A discussion took place here and here on the sharing, criticizing, and commenting of poems.
It seems the subject came up as a poet questioned whether or not that one should
share their poems with the public or not and how criticism affects a poet.
My first reaction to this plane of thought is to raise the question,
“Who and What do you write for?” Do you write for yourself,
for others, or maybe both? Do you write for fun, for money,
or just for the release? Do you write to find yourself,
to let others find you, or to guide others on their own self discovery.
Everyone has their own reasoning as to why they write poetry.

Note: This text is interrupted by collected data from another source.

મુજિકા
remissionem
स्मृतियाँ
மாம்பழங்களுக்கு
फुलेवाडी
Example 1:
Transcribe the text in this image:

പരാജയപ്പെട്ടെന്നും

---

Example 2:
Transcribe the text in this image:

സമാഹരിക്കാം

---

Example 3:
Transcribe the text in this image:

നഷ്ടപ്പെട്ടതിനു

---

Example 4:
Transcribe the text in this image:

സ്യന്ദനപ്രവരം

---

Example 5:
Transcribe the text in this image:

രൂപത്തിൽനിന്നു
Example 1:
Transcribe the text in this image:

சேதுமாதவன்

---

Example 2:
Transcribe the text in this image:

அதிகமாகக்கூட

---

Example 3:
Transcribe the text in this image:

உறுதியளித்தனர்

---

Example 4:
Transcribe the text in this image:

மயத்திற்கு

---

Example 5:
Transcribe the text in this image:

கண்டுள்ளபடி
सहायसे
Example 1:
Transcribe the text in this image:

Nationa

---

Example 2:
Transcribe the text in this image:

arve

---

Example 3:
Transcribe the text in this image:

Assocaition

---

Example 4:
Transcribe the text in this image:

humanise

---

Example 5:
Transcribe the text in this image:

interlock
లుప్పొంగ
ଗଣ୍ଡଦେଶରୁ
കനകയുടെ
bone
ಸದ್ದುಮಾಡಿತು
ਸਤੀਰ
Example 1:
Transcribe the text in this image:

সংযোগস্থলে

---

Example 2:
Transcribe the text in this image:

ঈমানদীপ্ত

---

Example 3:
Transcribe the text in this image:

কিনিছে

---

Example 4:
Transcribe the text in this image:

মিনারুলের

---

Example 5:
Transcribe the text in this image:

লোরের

I would suggest asking yourself these questions, and determine
your driving force. Upon, sharing your poem to the public, it becomes open
to discussion through the readers perception(s) of the poem.

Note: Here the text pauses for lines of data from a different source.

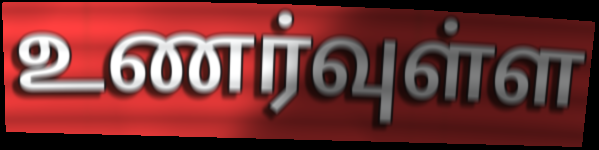
உணர்வுள்ள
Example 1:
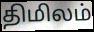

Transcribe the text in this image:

திமிலம்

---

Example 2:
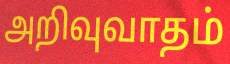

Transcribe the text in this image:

அறிவுவாதம்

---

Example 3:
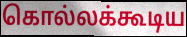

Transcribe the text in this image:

கொல்லக்கூடிய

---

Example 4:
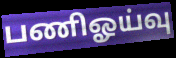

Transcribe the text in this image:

பணிஓய்வு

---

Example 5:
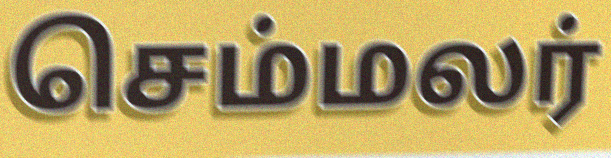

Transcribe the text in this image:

செம்மலர்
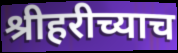
श्रीहरीच्याच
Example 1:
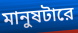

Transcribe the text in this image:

মানুষটারে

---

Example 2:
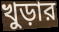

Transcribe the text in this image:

খুড়ার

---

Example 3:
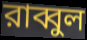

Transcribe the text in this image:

রাব্বুল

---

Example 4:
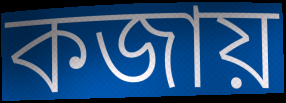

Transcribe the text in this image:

কজায়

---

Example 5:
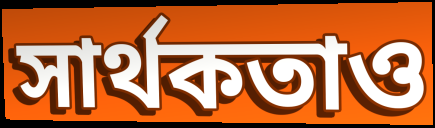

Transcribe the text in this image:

সার্থকতাও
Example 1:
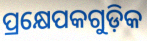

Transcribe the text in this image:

ପ୍ରକ୍ଷେପକଗୁଡ଼ିକ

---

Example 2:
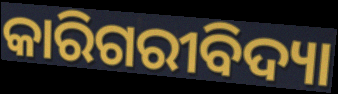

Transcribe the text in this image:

କାରିଗରୀବିଦ୍ୟା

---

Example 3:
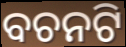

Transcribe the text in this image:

ବଚନଟି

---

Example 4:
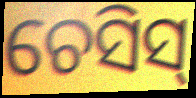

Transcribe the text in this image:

ଚେସିସ୍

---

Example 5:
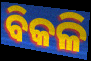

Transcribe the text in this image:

ବିକଳି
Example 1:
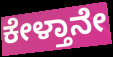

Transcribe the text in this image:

ಕೇಳ್ತಾನೇ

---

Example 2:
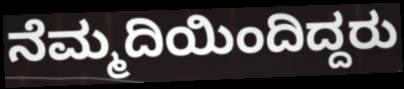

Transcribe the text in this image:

ನೆಮ್ಮದಿಯಿಂದಿದ್ದರು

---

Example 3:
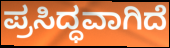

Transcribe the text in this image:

ಪ್ರಸಿದ್ಧವಾಗಿದೆ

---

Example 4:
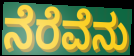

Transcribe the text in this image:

ನೆರೆವೆನು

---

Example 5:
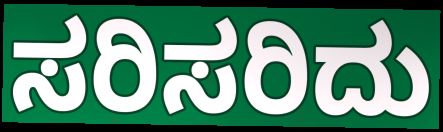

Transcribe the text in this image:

ಸರಿಸರಿದು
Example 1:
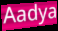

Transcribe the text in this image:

Aadya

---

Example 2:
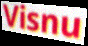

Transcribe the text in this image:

Visnu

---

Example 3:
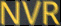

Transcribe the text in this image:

NVR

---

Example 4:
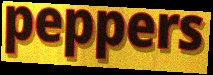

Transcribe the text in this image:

peppers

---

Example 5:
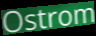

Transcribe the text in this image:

Ostrom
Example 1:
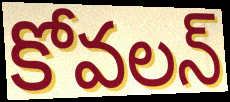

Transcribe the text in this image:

కోవలన్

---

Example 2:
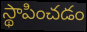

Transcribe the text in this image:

స్థాపించడం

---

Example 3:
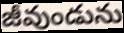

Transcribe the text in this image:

జీవుండును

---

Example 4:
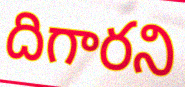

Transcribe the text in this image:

దిగారని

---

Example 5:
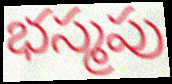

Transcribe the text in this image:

భస్మపు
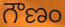
గౌణం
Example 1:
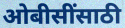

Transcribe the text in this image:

ओबीसींसाठी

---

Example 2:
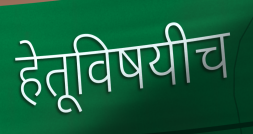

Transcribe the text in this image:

हेतूविषयीच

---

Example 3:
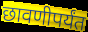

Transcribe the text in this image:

छावणीपर्यंत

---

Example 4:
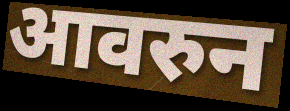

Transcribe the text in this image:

आवरुन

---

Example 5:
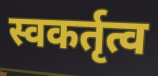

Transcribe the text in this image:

स्वकर्तृत्व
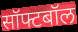
सॉफ्टबॉल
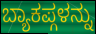
ಬ್ಯಾಕಪ್ಗಳನ್ನು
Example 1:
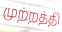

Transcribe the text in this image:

முற்றத்தி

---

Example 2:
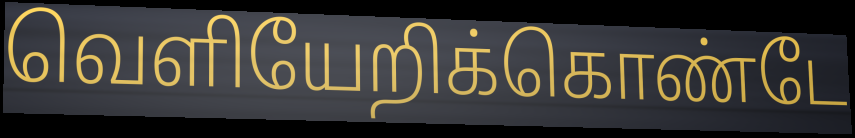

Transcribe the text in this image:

வெளியேறிக்கொண்டே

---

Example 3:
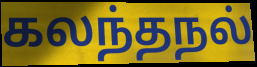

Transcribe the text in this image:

கலந்தநல்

This is a given, and should be understood from the moment that you make your
Whether to make your poems public or not and the value of doing so
can be determined by your answer to “Who and What do you write for?”

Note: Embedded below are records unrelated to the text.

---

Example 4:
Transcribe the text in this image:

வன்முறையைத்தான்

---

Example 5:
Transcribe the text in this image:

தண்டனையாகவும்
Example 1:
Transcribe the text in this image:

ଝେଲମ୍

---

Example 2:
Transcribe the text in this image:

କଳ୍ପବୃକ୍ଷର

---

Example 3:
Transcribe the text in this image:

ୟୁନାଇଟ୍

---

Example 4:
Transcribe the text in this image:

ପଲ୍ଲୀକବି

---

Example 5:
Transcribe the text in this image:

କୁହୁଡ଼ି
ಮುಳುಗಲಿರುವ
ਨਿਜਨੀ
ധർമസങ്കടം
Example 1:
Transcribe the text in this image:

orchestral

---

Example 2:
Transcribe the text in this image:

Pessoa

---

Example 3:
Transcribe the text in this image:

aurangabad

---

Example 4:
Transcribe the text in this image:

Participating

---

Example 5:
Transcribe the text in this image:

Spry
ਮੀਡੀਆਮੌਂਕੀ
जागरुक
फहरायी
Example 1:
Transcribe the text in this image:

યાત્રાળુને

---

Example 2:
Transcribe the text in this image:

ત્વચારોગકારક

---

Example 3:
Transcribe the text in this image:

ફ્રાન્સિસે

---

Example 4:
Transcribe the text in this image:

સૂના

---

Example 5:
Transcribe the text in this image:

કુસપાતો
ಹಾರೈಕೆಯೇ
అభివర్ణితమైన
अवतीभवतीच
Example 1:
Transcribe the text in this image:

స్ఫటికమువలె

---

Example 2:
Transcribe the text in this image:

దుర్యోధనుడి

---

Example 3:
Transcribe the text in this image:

and how well you can handle the readers perceptions of your poems whether they
be what you intended through your poems or not. Some may argue that they
don’t want to pollute or influence their unique writing style from others
critiques. However, who can say they have not already been polluted and molded
from their everyday environments making us into who we are.
Who we are… shines through our poetry. Poems are personal.
This is what makes it difficult for many poets to share their poetry and accept feedback,
as they often take the comments personal as well. Our poems show a part of us through
an often cryptic design. Don’t be surprised if someone sees something else then what
you intended. Just as a stranger walks by you on the street, they can only form an idea about you
from that immediate experience.
Experience in any form, moves us. The writing of the poem, the movement of the pen, the blank page,
the ink, the keyboard, the comments/criticism, the lack of comments/criticism. Often our poems never seem
quite complete, even when we’ve told ourselves we finished the poem. Why? Because the poem is part
of us, yet we are always changing, moving, aging, and the poems words, are just that. Static words.
Which we’ve just left behind like footprints in the sand soon to be washed away by the shore.
I write to release myself, release my creativity, to empty myself,
so that all things following my emptiness can flow through me like the wind blows through a window.
- Fresh, and unfiltered.
I am the window opening, and the dust and grime accumulating at the window seal
are the poems in which I write – washing them away.
People are welcome to my dust and grime if they want, they can say what they want.
I am still just the window opening.
I’m open to any criticism. It’s up to me to determine which critiques I feel are valuable to me
and will help me improve on my poetic adventure.
Even those critiques where the critic totally misinterprets the poem can be valuable to me.
I am just the window opening, and you’re welcome to fly through.